Per un attimo Adrian ha dimenticato perfino la domanda.
«N-no, certo che no!» sbotta, quando si riprende e si rende conto che quella situazione è assurda, che non dovrebbe essere certo lui quello sotto torchio, non quando è lui quello che ha beccato l'altro con i calzoni calati e una donna nuda tra le braccia! «E anche fosse che cazzo te ne frega, eh? Non è come se avessimo l'esclusiva e tu per primo hai-»
Interromperlo sta diventando un vizio, ma quando la bocca di Camille preme con prepotenza contro la sua, non riesce a trovare nulla di cui lamentarsi, invece schiude le labbra e lascia che la sua lingua vi si insinui. Lo bacia aggrappandosi alle sue spalle, lo bacia e lo abbraccia e vorrebbe piangere per quanto si sta dimostrando cretino, per star cedendo di nuovo a quell'uomo, proprio quando aveva finalmente deciso di lasciarlo.

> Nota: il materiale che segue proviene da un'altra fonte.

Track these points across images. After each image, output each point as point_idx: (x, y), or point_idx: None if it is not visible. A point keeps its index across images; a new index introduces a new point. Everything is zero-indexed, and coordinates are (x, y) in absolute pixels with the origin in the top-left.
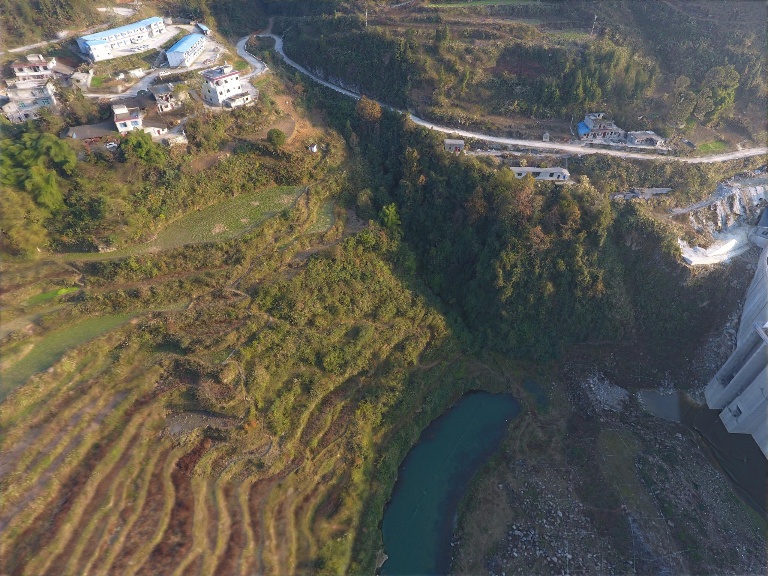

Non sa come, alla fine, ci riesca: gli morde il labbro inferiore a sangue e si stacca da lui, veloce, come se d'improvviso scottasse.
«Se avevi tutta sta voglia di baciare qualcuno, dovevi tenerti la puttana.» lo dice con tutta la cattiveria di cui è capace, pulendosi la bocca col dorso della mano.
«Non mi interessano le puttane.» Camille gli risponde secco, come lo sguardo che gli scocca e sembra volergli trapassare il cranio.
«Peggio per te.»
«Perché sei andato via.»
«Jeez, devi farmi il terzo grado proprio ora? Come se te ne fottesse qualcosa!»
«Perché non dovrebbe?»
Non ce la fa più a resistere e l'attimo dopo Adrian gli ha tirato un pugno; ha sentito la mano impattare contro la sua mascella e quando Camille cade a terra, tenendosi la guancia colpita con un gemito di dolore, non è sicuro di quello che prova: una parte di sé si sta pentendo di averlo colpito e l'altra vorrebbe farlo ancora.
«Ti scopi il mondo, Cristo Santo! Te le porti a casa e non hai nemmeno la decenza di farti succhiare l'uccello in camera tua, no, devi farlo in sala e a me tocca pure vedervi ogni volta che entro dalla fottuta porta! E mi chiedi anche perchè sparisca? Sei proprio un figlio di puttana!»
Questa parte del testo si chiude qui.